Tendo analisado se há fundamento no conteúdo das faixas, e cada um julgue como bem desejar, façamos uma abstração quanto a este ponto concedendo que houve mesmo ofensa a honra da delegada. Analisemos então se há justiça na responsabilização feitas pelo procurador aos profs. Ubaldo e Áureo. O procurador alega que profs. Ubaldo e Áureo não agiram para coibir a presença das faixas durante evento no hall da reitoria.

Em relação ao prof.
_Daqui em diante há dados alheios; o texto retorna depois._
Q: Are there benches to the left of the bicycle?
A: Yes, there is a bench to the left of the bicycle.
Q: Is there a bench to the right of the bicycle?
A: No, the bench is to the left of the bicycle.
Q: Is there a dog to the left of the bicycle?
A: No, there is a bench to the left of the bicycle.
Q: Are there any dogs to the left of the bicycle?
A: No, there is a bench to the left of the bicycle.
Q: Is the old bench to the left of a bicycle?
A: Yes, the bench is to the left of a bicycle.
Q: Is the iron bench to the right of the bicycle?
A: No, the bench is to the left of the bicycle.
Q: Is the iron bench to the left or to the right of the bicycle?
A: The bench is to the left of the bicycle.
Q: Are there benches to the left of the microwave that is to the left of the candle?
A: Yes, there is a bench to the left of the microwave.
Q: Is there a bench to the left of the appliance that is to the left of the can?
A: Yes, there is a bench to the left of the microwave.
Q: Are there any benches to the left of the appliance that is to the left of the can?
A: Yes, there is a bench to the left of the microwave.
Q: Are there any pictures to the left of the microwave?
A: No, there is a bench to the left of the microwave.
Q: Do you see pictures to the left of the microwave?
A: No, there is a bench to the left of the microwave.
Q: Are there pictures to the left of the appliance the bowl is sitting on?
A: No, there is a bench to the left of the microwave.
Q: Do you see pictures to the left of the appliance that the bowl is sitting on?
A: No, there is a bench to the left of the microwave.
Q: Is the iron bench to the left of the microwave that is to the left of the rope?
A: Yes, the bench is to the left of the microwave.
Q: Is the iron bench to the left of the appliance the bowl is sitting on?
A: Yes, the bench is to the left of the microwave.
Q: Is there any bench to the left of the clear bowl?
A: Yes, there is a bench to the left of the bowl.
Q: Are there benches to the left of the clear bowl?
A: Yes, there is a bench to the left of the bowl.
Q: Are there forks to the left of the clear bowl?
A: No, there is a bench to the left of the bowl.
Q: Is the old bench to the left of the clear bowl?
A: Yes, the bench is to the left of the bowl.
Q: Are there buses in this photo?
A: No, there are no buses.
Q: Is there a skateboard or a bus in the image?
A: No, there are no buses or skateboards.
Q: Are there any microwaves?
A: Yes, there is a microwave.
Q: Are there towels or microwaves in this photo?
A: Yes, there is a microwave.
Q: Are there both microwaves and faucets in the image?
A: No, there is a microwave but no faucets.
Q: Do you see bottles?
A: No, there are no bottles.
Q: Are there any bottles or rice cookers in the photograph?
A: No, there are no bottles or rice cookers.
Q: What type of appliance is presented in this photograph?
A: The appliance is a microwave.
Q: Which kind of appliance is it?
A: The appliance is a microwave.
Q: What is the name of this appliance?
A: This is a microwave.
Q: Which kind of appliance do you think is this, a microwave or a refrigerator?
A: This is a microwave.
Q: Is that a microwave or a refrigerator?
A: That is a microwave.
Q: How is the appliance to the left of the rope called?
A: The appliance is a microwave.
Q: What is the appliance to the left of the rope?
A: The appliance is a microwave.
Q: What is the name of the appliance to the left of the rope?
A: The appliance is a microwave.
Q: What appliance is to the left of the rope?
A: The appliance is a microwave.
Ubaldo o procurador alega especificamente que

“…competia ao acusado, na condição de autoridade de primeira hierarquia da Administração universitária presente na solenidade, exercitar regularmente o poder de polícia administrativo que coibisse o malferimento à honra funcional dos servidores públicos retratados na faixa, sendo-lhe exigível dever jurídico positivo de imediatamente retirar, ou mandar retirar, a faixa exposta naquela cerimônia oficial por ato de terceiros”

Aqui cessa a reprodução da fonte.